##### Exercise inputs #####

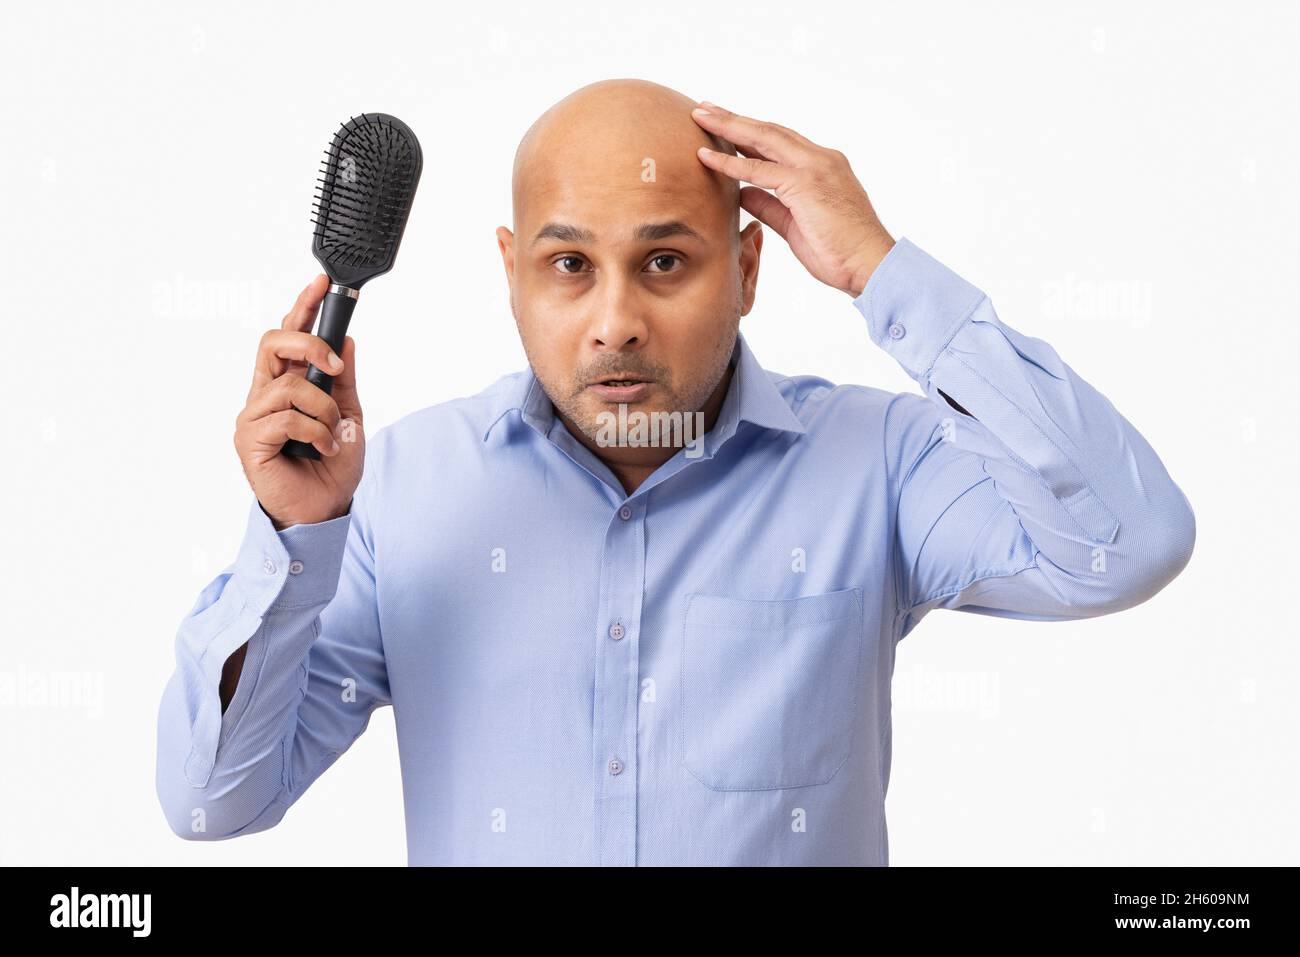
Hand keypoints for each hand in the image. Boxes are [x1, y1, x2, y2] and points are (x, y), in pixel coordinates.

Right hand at [233, 275, 364, 528]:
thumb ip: (344, 379)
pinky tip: (324, 448)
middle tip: (334, 367)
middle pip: (273, 343)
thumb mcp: (349, 415)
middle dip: (307, 344)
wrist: (325, 509)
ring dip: (323, 408)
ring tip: (333, 434)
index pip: (289, 336)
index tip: (322, 282)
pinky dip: (316, 431)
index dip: (302, 307)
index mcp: (287, 383)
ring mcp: (254, 415)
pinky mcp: (249, 439)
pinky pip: (287, 417)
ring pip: (288, 385)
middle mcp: (265, 394)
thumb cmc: (333, 465)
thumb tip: (346, 339)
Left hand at [691, 101, 894, 297]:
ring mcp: (814, 167)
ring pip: (764, 139)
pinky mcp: (806, 183)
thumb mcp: (795, 225)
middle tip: (704, 107)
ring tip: (700, 115)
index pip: (780, 143)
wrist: (870, 264)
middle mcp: (819, 159)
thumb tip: (743, 193)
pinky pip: (760, 170)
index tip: (724, 127)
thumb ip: (770, 205)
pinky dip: (731, 162)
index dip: (750, 134)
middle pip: (769, 131)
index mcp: (822, 167)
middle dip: (734, 119)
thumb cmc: (838, 252)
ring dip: (729, 126)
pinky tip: (706, 156)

#####

The output consists solely of the lines from the line that contains "wrist: (325, 509)" through the final line of the data.

wrist: (325, 509)
ring dip: (323, 408)
ring tip: (333, 434)
index pip: (289, 336)
index tip: (322, 282)
pinky dip: (316, 431)
index dip: (302, 307)
index mcp: (287, 383)
ring mcp: (254, 415)
pinky mcp: (249, 439)
pinky pip: (287, 417)
ring pip: (288, 385)
middle mcp: (265, 394)
thumb cmc: (333, 465)
thumb tip: (346, 339)
Left hand at [691, 101, 894, 297]:
ring mcp: (814, 167)
ring pip: (764, 139)
pinky mcp: (806, 183)
thumb mcp: (795, 225)
middle tip: (704, 107)
ring tip: (700, 115)
index pip: (780, 143)
wrist: (870, 264)
middle mcp: (819, 159)
thumb tip: (743, 193)
pinky pip: (760, 170)
index tip: (724, 127)
thumb ip: (770, 205)
pinky dip: (731, 162)
index dip: (750, 134)
middle pip: (769, 131)
index mcp: (822, 167)
middle dip: (734, 119)
thumb cmc: (838, 252)
ring dip: (729, 126)
pinky tip: (706, 156)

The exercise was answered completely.